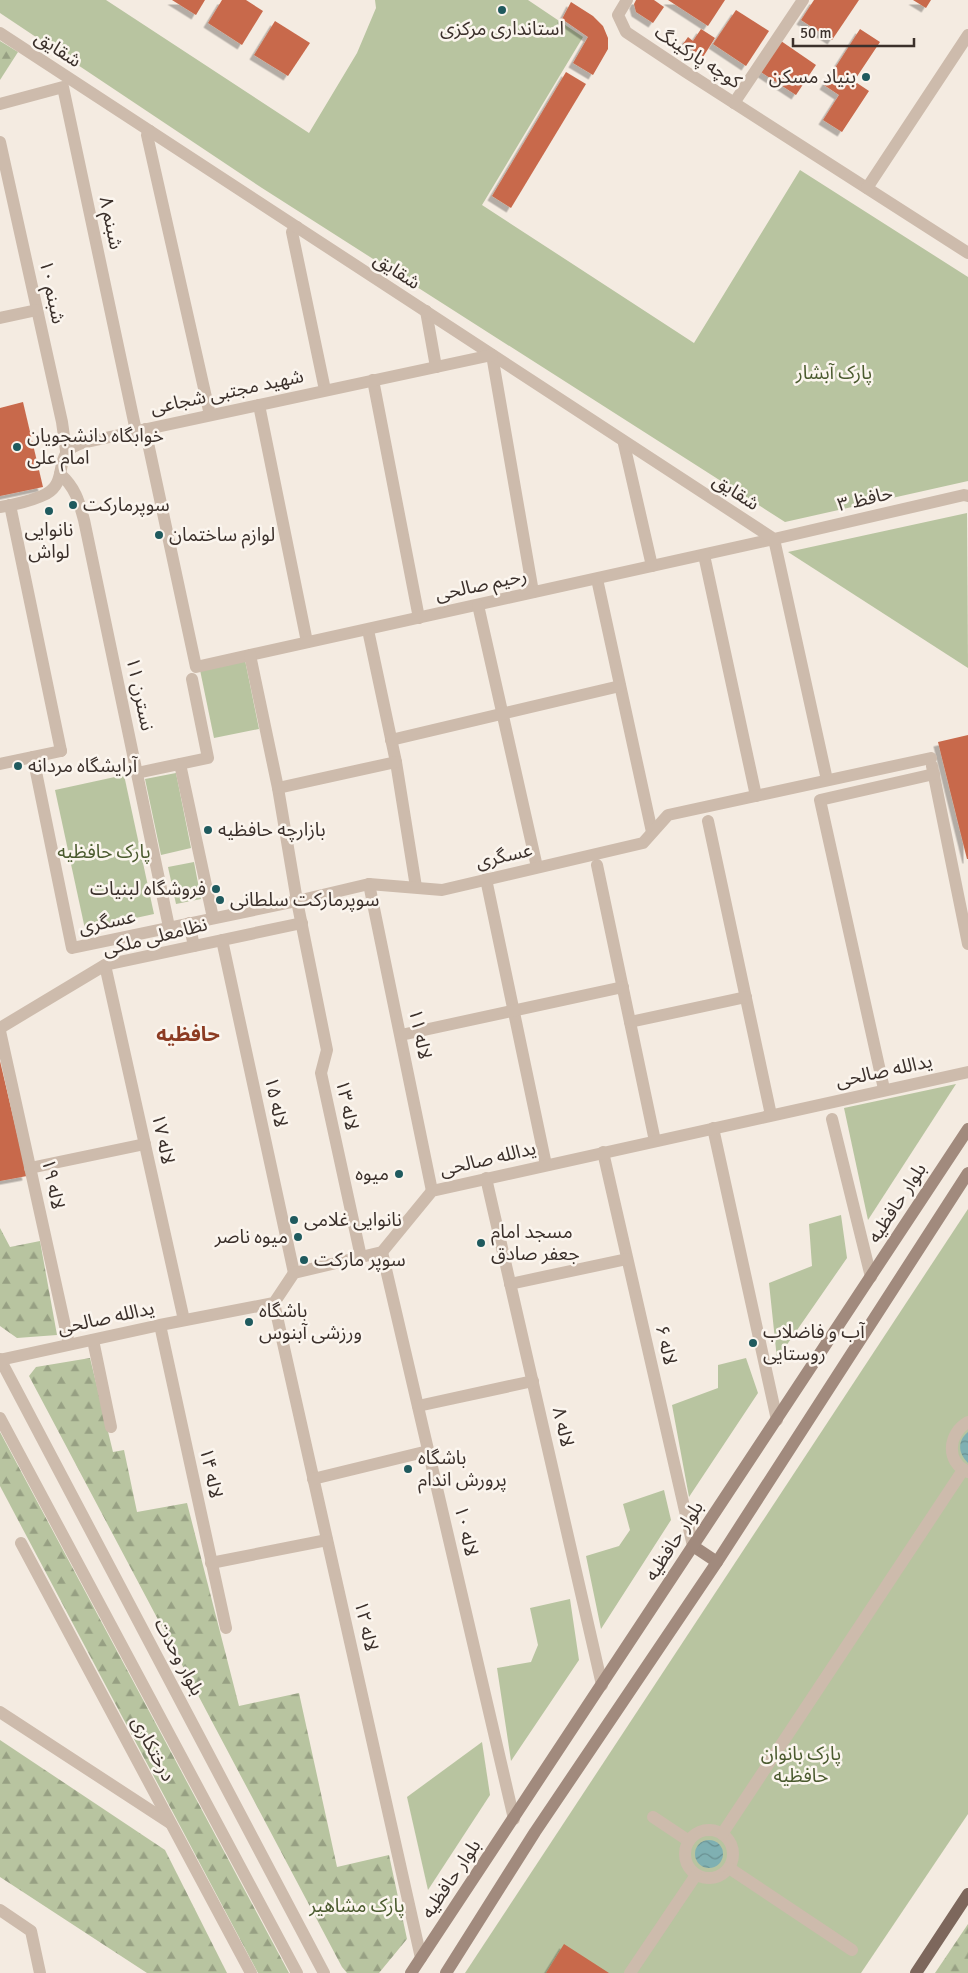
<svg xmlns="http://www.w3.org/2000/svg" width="968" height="1973" viewBox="0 0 968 1973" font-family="Signika,'Noto Sans Arabic',sans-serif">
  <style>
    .forest { fill: url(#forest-firs) }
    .green { fill: #b8c4a0 }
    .water { fill: url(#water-waves) }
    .building { fill: #c8694b; filter: url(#shadow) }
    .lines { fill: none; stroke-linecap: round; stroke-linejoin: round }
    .pedestrian { stroke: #cdbbac; stroke-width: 12 }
    .minor { stroke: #cdbbac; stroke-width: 12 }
    .tertiary { stroke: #cdbbac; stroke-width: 12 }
    .secondary { stroke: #a18a7d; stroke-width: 12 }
    .primary { stroke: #7d675c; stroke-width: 12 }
    .poi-dot { fill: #1f5a5e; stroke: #fbf5ee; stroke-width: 2 }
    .labels { text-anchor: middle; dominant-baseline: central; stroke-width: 5; stroke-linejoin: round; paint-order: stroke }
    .poi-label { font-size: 19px; fill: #3b302b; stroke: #fbf5ee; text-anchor: start }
    .street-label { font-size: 19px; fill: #3b302b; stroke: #fbf5ee }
    .park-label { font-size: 19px; fill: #4a5a2e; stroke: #fbf5ee }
    .neighbourhood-label { font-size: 20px; font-weight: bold; fill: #8c3b22; stroke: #fbf5ee }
  </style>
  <defs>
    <pattern id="forest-firs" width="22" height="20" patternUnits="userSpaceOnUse" patternTransform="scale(1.25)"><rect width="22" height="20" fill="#b8c4a0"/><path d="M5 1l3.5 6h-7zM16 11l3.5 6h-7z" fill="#97a083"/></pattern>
    <pattern id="water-waves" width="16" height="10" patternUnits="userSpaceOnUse" patternTransform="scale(1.25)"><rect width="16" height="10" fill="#7fb0b2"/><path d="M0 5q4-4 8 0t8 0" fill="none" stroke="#699091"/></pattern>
    <filter id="shadow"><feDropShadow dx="-4.5" dy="4.5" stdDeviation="0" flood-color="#0004"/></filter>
  </defs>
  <rect width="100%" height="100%" fill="#f4ebe1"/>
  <!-- forest -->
  <g class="forest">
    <polygon points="0,41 18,52 0,80"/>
    <polygon points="0,1228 10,1247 40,1241 57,1335 17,1338 0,1326"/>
    <polygon points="90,1358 113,1452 124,1450 137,1512 187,1503 239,1706 299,1693 337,1867 389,1855 407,1939 379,1973 347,1973 342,1967 29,1376 36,1367"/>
    <polygon points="0,1432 289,1973 258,1973 0,1486"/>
    <polygon points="0,1740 165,1850 227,1973 147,1973 0,1877"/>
    <polygon points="968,1924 968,1973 935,1973"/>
  </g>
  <!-- green -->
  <g class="green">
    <polygon points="0,0 106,0 309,133 357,53 376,8 375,0 528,0 583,37 482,205 694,343 800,170 968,277 968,481 785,522 262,188 0,13"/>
    <polygon points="967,513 968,668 788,552"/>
    <polygon points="245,660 259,729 214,738 200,670"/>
    <polygon points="176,773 191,848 161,855 145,779"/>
    <polygon points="124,775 154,914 85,929 55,790"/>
    <polygon points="194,862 201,899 176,904 168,867"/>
    <polygon points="956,1084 868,1220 844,1108"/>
    <polygon points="968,1209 968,1814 861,1973 465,1973"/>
    <polygon points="841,1215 847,1258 777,1359 769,1283 812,1266 809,1224"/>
    <polygon points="746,1358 758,1393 689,1497 672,1405 718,1388 718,1365"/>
    <polygon points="664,1490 671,1520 601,1629 586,1556 619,1546 630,1530 623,1504"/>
    <polygon points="570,1599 579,1660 511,1761 497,1668 531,1662 538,1645 530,1608"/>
    <polygon points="482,1742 490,1795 428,1890 407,1797"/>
  </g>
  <!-- water -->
  <g class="water">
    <path d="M968,1432V1463C958,1453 957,1441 968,1432Z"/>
    <circle cx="709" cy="1854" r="14"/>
  </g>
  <!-- building -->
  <g class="building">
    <polygon points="172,0 205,0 196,15"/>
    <polygon points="222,0 246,0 263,11 242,45 208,23"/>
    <polygon points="636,0 654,0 664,7 653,23 636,12 634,4"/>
    <polygon points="668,0 725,0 708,26"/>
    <polygon points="814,0 859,0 832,40 801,20"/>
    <polygon points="913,0 931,0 926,8"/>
    <polygon points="571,2 593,16 603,26 608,38 608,49 593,75 573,63 588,37 562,19"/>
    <polygon points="736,10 769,31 746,66 713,44"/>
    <polygon points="275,21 310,43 288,76 254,55"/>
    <polygon points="701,29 715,38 703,57 683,44 688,37 693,41"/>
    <polygon points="860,29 880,42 854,81 869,91 842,132 823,120 839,95 824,85"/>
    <polygon points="781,41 816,65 796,95 761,72"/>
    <polygon points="566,72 586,84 511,208 492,196"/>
    <polygon points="23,402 43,487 0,496 0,408"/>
    <polygon points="968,735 968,859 967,859 938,742"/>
    <polygon points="0,1061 27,1176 0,1181"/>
    <polygon points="564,1944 609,1973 546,1973"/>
  </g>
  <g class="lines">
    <!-- pedestrian -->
    <g class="pedestrian">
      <path d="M968,1422C948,1433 945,1462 968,1472"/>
      <polyline points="653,1817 689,1841"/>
      <circle cx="709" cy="1854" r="24"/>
      <polyline points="722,1834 963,1470"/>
      <polyline points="729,1868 852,1950"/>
      <polyline points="630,1973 696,1875"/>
    </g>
    <!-- minor -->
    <g class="minor">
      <polyline points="627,0 618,15 626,32 686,72 968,253"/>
      <polyline points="734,103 803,0"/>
      <polyline points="0,104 63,87 136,431"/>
      <polyline points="150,131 147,135 210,415"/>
      <polyline points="0,142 62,422 66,451"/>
      <polyline points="867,188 968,35"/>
      <polyline points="297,227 292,232 325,390"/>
      <polyline points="426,311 436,367"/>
      <polyline points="0,318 37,310"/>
      <polyline points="492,355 533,592"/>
      <polyline points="373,380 419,618"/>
      <polyline points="259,405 307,642"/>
      <polyline points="145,429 196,667 774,539 827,780"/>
      <polyline points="624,444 652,566"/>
      <path d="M60,474C75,487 79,501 84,520L169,927"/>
      <polyline points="10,505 61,751"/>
      <polyline points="704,555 756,796"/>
      <polyline points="597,579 652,832"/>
      <polyline points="478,605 537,867"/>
      <polyline points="368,630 396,762 416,887"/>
      <polyline points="250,655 278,788 297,901 327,1050 321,1073 361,1257"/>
      <polyline points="391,740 620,686"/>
      <polyline points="33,757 72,948 297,901"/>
      <polyline points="180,764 213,918"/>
      <polyline points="932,766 968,944"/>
      <polyline points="137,773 208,758 192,679"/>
      <polyline points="278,788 396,762"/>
      <polyline points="708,821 771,1115"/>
      <polyline points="597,865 655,1141"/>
      <polyline points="486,879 546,1165"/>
      <polyline points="369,884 432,1191"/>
      <polyline points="189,923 194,946"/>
      <polyline points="222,940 294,1273"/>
      <polyline points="105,965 184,1320"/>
      <polyline points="630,1022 746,997"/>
      <polyline points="0,1031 69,1344"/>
      <polyline points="401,1035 623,987"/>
      <polyline points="884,1089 820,800 934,774"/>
      <polyline points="832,1119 871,1277"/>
      <polyline points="713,1128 777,1420"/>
      <polyline points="603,1152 693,1546"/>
      <polyline points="30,1168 145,1144"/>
      <polyline points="486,1178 602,1685"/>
      <polyline points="382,1252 514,1819"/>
      <polyline points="510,1284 627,1259"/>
      <polyline points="274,1303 421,1958"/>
      <polyline points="160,1325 226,1628"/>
      <polyline points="93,1340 111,1427"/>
      <polyline points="418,1406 533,1381"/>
      <polyline points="313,1479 428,1451"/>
      <polyline points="21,1543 251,1973"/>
      <polyline points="211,1563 327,1540"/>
      <polyline points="0,1712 170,1823"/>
      <polyline points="0,1910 31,1931 40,1973"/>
    </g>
    <!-- tertiary -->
    <g class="tertiary">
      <polyline points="0,33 774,539 964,495 968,496"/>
      <path d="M0,507C13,505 34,500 46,494C71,480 50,453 82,443L492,355"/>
      <polyline points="0,764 61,751"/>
      <polyline points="297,901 369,884 442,890 643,843 668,815 931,758"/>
      <polyline points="0,1028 105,965 302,923"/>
      <polyline points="0,1359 324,1973"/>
      <polyline points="0,1360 160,1325 274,1303 294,1273 382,1252 432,1191 968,1072"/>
      <polyline points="0,1418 297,1973"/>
    </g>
    <!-- secondary -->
    <g class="secondary">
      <polyline points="693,1546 717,1562"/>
      <polyline points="411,1973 968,1129"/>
      <polyline points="446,1973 535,1832 717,1562 968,1173"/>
    </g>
    <!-- primary -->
    <polyline class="primary" points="916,1973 968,1894"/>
  </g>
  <!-- markers -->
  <g class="poi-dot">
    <circle cx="502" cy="10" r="5"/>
    <circle cx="866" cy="77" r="5"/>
    <circle cx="17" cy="447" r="5"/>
    <circle cx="73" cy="505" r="5"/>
    <circle cx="49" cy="511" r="5"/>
    <circle cx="159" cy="535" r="5"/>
    <circle cx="18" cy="766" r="5"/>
    <circle cx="208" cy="830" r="5"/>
    <circle cx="216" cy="889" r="5"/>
    <circle cx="220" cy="900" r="5"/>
    <circle cx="399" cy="1174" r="5"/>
    <circle cx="294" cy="1220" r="5"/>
    <circle cx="298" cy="1237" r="5"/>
    <circle cx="481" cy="1243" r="5"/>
    <circle cx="304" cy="1260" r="5"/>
    <circle cx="249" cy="1322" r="5"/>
    <circle cx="753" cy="1343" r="5"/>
    <circle cx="408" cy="1469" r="5"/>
  </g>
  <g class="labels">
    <!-- poi labels -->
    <g class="poi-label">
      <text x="502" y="29" text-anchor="middle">استانداری مرکزی</text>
      <text x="856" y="77" text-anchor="end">بنیاد مسکن</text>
      <text x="27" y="436">خوابگاه دانشجویان<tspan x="27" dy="22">امام علی</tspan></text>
      <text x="83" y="505">سوپرمارکت</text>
      <text x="49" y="530" text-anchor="middle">نانوایی<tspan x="49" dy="22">لواش</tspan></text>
      <text x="169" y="535">لوازم ساختمان</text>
      <text x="28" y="766">آرایشگاه مردانه</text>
      <text x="218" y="830">بازارچه حافظیه</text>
      <text x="206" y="889" text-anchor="end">فروشگاه لبنیات</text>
      <text x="230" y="900">سوپرمارکت سلطانی</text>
      <text x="389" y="1174" text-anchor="end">میوه</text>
      <text x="304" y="1220">نانوایی غلامی</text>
      <text x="491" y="1232">مسجد امام<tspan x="491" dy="22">جعفر صادق</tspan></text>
      <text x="288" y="1237" text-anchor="end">میوه ناصر</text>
      <text x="314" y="1260">سوپر مارکت</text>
      <text x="259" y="1311">باشگاه<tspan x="259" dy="22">ورزشی آبنوس</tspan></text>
      <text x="763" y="1332">آب و فاضلاب<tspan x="763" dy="22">روستایی</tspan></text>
      <text x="418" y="1458">باشگاه<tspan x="418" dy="22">پرورش اندام</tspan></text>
    </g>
    <!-- street labels -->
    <g class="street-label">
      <text transform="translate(58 49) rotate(33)">شقایق</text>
      <text transform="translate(698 57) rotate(33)">کوچه پارکینگ</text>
      <text transform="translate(111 223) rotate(78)">شبنم ۸</text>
      <text transform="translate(397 271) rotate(33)">شقایق</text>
      <text transform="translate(52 292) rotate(78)">شبنم ۱۰</text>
      <text transform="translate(227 392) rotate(-12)">شهید مجتبی شجاعی</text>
      <text transform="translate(736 492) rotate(33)">شقایق</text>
      <text transform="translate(865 499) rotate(-13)">حافظ ۳</text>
      <text transform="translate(481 585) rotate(-12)">رحیم صالحی</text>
      <text transform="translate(140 694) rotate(78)">نسترن ۱۱</text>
      <text transform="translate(504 856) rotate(-13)">عسگری</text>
      <text transform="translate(107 922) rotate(-12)">عسگری</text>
      <text transform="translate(155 937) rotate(-14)">نظامعلی ملکی</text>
      <text transform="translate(420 1034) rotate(78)">لاله ۱۱</text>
      <text transform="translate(884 1071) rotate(-12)">یدالله صالحی</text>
      <text transform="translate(276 1102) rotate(78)">لاله ۱۵</text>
      <text transform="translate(347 1105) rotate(78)">لاله ۱۳</text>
      <text transform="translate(163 1139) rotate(78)">لاله ۱۷</text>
      <text transform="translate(488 1159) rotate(-13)">یدالله صالحی</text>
      <text transform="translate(53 1184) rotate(78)">لاله ۱۹</text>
      <text transform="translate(897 1203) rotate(-57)">بلوار حافظیه</text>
      <text transform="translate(106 1318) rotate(-12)">یدالله صالحی</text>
      <text transform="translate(666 1345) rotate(77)">لاله ۶</text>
      <text transform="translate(563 1427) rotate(77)">لاله ۸</text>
      <text transform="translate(211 1473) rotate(78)">لاله ۱۴</text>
      <text transform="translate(466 1531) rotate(77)">لاله ۱۰</text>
      <text transform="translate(674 1541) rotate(-57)">بلوار حافظیه</text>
      <text transform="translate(366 1626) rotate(77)">لاله ۱۲</text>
      <text transform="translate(179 1657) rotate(62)">بلوار وحدت</text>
      <text transform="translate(153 1749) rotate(62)">درختکاری</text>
      <text transform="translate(451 1879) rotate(-56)">بلوار حافظیه</text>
    </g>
    <!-- park labels -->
    <g class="park-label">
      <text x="834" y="373">پارک آبشار</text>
      <text x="104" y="852">پارک حافظیه</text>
      <text x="801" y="1754">پارک بانوان<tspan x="801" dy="22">حافظیه</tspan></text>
      <text x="357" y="1906">پارک مشاهیر</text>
    </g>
    <!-- neighbourhood labels -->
    <g class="neighbourhood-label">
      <text x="188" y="1034">حافظیه</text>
    </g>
  </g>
  <!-- scale -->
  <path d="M793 38v8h121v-8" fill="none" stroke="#3b302b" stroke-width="2.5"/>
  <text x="800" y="38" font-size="15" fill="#3b302b" stroke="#fbf5ee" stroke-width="4" paint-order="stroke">50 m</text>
</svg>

────────────────────────────────────────

**The task**
Number of lines above with the word "round": supply it alone.

**Answer space**
2